--- DATASET EXTRACT ---
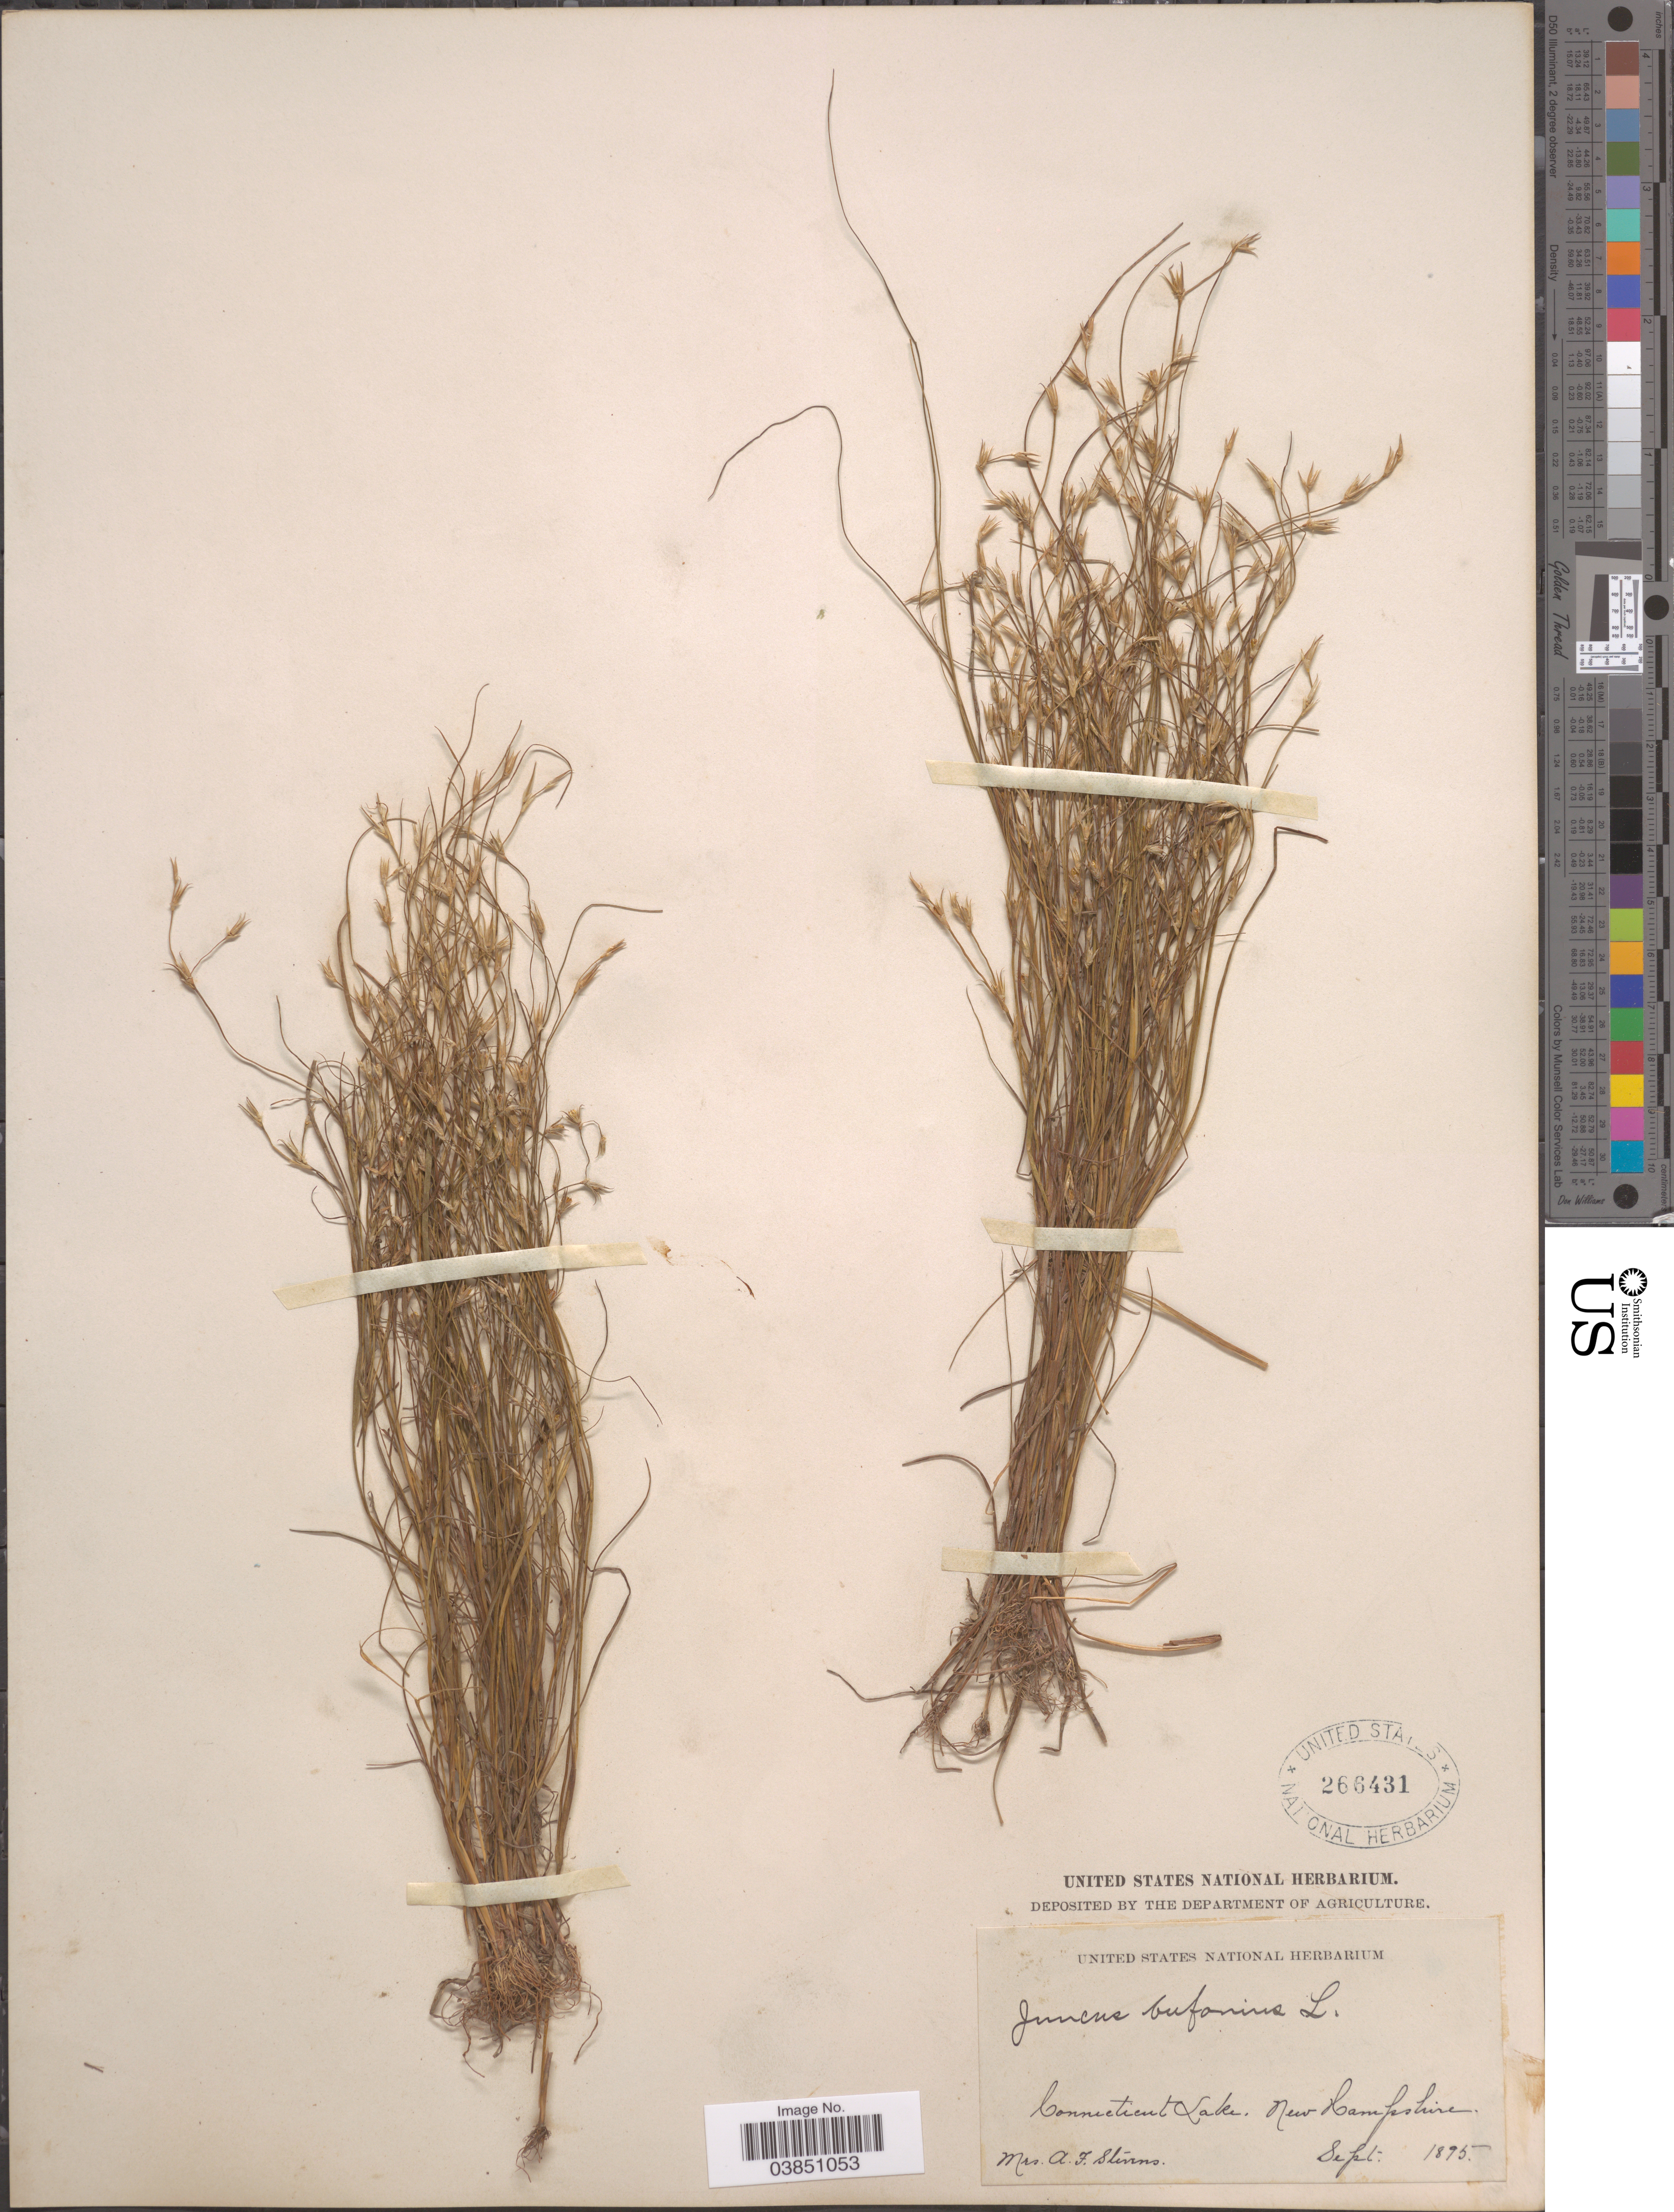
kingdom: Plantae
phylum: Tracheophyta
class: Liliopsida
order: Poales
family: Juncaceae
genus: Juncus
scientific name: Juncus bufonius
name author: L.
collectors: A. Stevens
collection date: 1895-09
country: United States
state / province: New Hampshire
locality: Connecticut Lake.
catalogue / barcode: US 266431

--- WORK TO COMPLETE ---
Extract every line of the records above word for word, leaving out the pictures.

--- SOLUTION TO THIS PROBLEM ---
kingdom: Plantae
phylum: Tracheophyta
class: Liliopsida
order: Poales
family: Juncaceae
genus: Juncus
scientific name: Juncus bufonius
name author: L.
collectors: A. Stevens
collection date: 1895-09
country: United States
state / province: New Hampshire
locality: Connecticut Lake.
catalogue / barcode: US 266431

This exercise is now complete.